Supervised and Unsupervised Learning
Supervised Learning is when a goal is achieved by learning from training data which contains true labels. Examples include linear regression and classification.
Unsupervised Learning is when objects similar to each other are grouped together. Examples include clustering and dimensionality reduction. The desired output is unobserved in the training data.
There are three canonical learning settings:
- Regression - Supervised
Estimate parameters, such as least square fit
- Classification - Supervised
Given parameters about an object, assign a label to it
- Unsupervised Learning
Clustering, and dimensionality reduction are prominent examples
Supervised Learning
Formally, let $\mathcal{X}$ be the input space and $\mathcal{Y}$ be the output space. We would like to obtain a function $f$ belonging to the function family $\mathcal{F}$ such that $y_i \approx f(x_i)$, where $(x_i, y_i) \in \mathcal{X} \times \mathcal{Y}$.
In linear regression, $\mathcal{F}$ is the Linear Function Space.
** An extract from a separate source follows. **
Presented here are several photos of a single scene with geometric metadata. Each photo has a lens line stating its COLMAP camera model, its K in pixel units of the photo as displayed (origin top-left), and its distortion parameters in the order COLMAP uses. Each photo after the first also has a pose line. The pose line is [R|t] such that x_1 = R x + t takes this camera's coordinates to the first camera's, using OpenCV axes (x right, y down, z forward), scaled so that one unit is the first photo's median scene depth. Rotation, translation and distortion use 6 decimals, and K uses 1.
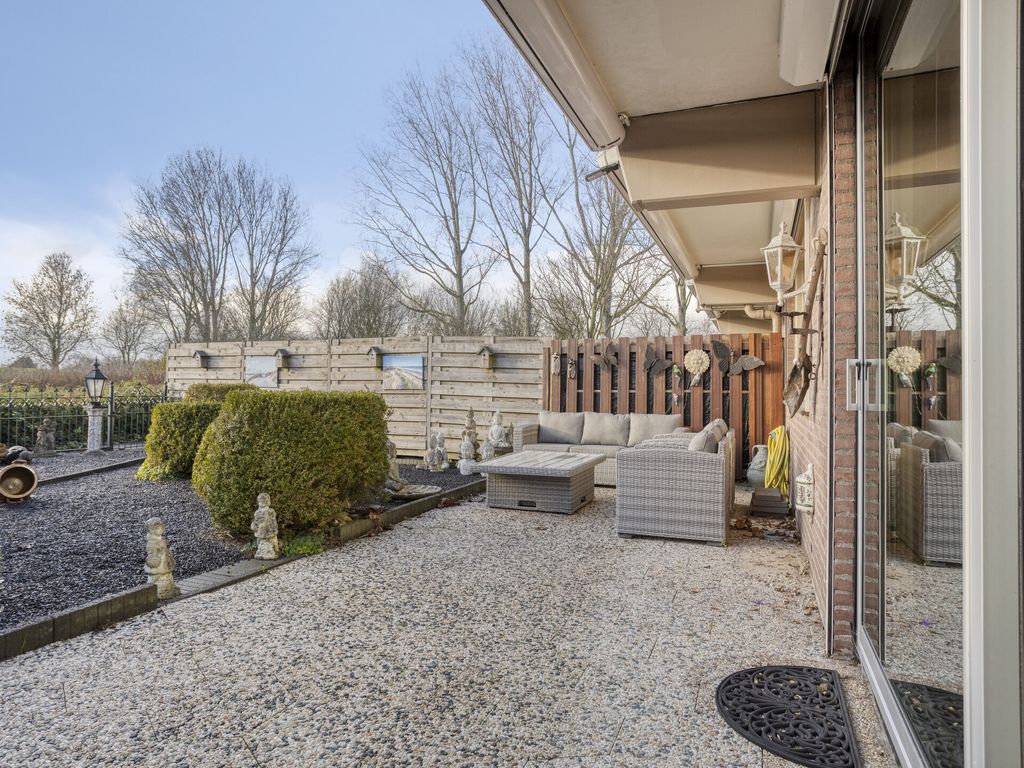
lens RADIAL K [[584.8, 0, 517.4], [0, 584.8, 379.4], [0, 0, 1]] dist [-0.032876, 0.000198]
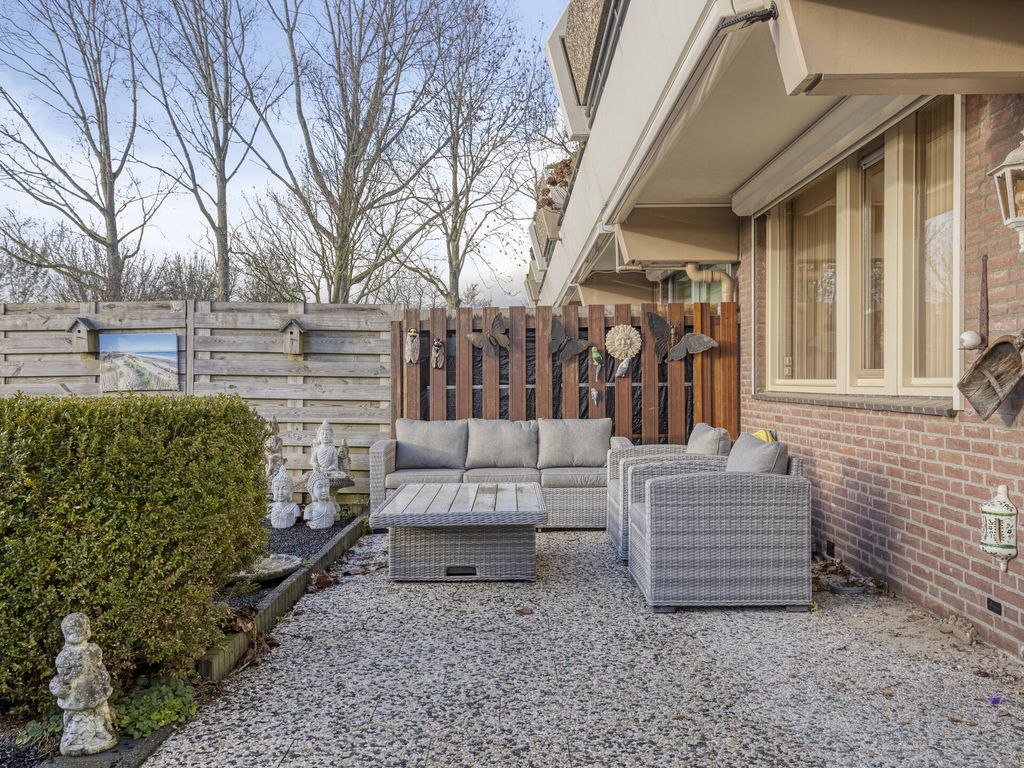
lens RADIAL K [[817.8, 0, 508.2], [0, 817.8, 386.2], [0, 0, 1]] dist [0.001022, 0.013483]
pose [[0.938890, -0.019349, 0.343674, -0.166445], [0.012724, 0.999687, 0.021520, -0.000566], [-0.343983, -0.015832, 0.938843, 0.124325]]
It is not guaranteed that the training data is error-prone. We would like the final estimator to be robust to errors, and one way to do this is Data Cleansing (pre-processing).
Error Function
The error function $\mathcal{E}$ takes the curve and data as input and yields a real number as the output. This is used to quantitatively judge whether a function is a “good fit” for the given data.
Some examples of $\mathcal{E}$ are $\sum \vert f(x_i)-y_i\vert$ and $\sum (f(x_i)-y_i)^2$. We would ideally want the error to always be positive (so that positive and negative errors doesn’t cancel out).
Using the error function $\sum (f(x_i)-y_i)^2$ is known as the Method of Least Squares, or Ordinary Least Squares (OLS).